=== HOW TO COMPLETE THIS TASK ===
From the first record below to the last, retype each one exactly.

=== Dataset entries ===
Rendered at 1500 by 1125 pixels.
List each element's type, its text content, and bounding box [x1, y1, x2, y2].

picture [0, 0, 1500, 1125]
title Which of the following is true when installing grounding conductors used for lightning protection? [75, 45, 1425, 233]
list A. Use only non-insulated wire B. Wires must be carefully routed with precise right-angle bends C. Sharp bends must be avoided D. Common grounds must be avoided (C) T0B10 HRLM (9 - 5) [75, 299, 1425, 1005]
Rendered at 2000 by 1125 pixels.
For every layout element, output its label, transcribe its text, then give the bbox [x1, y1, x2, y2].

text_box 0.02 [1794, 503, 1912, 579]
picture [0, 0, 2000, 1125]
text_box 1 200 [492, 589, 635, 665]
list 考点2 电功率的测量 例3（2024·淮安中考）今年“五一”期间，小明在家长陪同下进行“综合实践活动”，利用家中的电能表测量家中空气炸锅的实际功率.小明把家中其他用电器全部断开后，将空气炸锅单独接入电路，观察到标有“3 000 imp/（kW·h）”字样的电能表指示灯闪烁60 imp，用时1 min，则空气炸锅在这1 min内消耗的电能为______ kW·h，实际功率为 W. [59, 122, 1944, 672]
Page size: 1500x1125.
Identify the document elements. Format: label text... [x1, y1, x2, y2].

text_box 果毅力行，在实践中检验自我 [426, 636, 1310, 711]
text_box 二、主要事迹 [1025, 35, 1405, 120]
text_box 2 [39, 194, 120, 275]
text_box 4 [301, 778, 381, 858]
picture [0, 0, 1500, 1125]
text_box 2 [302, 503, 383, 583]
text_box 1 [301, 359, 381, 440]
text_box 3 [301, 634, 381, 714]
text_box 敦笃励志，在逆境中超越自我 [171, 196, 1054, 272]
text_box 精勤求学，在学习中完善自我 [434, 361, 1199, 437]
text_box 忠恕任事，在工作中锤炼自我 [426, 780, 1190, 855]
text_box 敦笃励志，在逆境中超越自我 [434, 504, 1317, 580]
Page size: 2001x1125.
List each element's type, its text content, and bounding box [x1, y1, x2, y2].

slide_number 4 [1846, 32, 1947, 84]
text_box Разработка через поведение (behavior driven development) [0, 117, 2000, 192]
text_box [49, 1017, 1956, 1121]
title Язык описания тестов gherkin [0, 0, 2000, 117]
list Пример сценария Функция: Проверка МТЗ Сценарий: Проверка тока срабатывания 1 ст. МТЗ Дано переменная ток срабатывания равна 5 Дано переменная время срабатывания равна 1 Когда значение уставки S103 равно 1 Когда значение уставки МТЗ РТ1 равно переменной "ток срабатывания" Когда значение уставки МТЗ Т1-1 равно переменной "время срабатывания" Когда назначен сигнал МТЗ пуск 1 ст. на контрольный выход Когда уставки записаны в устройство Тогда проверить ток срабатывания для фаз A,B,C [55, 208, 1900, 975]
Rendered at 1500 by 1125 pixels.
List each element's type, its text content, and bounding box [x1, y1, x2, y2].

=== EXERCISE RESPONSE ===
Rendered at 1500 by 1125 pixels.
List each element's type, its text content, and bounding box [x1, y1, x2, y2].

picture [0, 0, 1500, 1125]
title Which of the following is true when installing grounding conductors used for lightning protection? [75, 45, 1425, 233]
list A. Use only non-insulated wire B. Wires must be carefully routed with precise right-angle bends C. Sharp bends must be avoided D. Common grounds must be avoided (C) T0B10 HRLM (9 - 5) [75, 299, 1425, 1005]
Rendered at 2000 by 1125 pixels.
For every layout element, output its label, transcribe its text, then give the bbox [x1, y1, x2, y2].

text_box 0.02 [1794, 503, 1912, 579]
picture [0, 0, 2000, 1125]
text_box 1 200 [492, 589, 635, 665]
list 考点2 电功率的测量 例3（2024·淮安中考）今年“五一”期间，小明在家长陪同下进行“综合实践活动”，利用家中的电能表测量家中空气炸锅的实际功率.小明把家中其他用电器全部断开后，将空气炸锅单独接入电路，观察到标有“3 000 imp/（kW·h）”字样的电能表指示灯闪烁60 imp，用时1 min，则空气炸锅在这1 min内消耗的电能为______ kW·h，实际功率为 W. [59, 122, 1944, 672]
Page size: 1500x1125.
Identify the document elements. Format: label text... [x1, y1, x2, y2].

text_box 果毅力行，在实践中检验自我 [426, 636, 1310, 711]
text_box 二、主要事迹 [1025, 35, 1405, 120]
text_box 2 [39, 194, 120, 275]
text_box 4 [301, 778, 381, 858]
picture [0, 0, 1500, 1125]
text_box 2 [302, 503, 383, 583]
text_box 1 [301, 359, 381, 440]
text_box 3 [301, 634, 381, 714]
text_box 敦笃励志，在逆境中超越自我 [171, 196, 1054, 272]
text_box 精勤求学，在学习中完善自我 [434, 361, 1199, 437]
text_box 忠恕任事，在工作中锤炼自我 [426, 780, 1190, 855]
text_box 敦笃励志，在逆境中超越自我 [434, 504, 1317, 580]
Page size: 2001x1125.
List each element's type, its text content, and bounding box [x1, y1, x2, y2].

slide_number 4 [1846, 32, 1947, 84]
text_box Разработка через поведение (behavior driven development) [0, 117, 2000, 192]
text_box [49, 1017, 1956, 1121]
title Язык описания тестов gherkin [0, 0, 2000, 117]
list Пример сценария Функция: Проверка МТЗ Сценарий: Проверка тока срабатывания 1 ст. МТЗ Дано переменная ток срабатывания равна 5 Дано переменная время срабатывания равна 1 Когда значение уставки S103 равно 1 Когда значение уставки МТЗ РТ1 равно переменной "ток срабатывания" Когда значение уставки МТЗ Т1-1 равно переменной "время срабатывания" Когда назначен сигнал МТЗ пуск 1 ст. на контрольный выход Когда уставки записаны в устройство Тогда проверить ток срабатывания для фаз A,B,C [55, 208, 1900, 975]
Rendered at 1500 by 1125 pixels.
List each element's type, its text content, and bounding box [x1, y1, x2, y2].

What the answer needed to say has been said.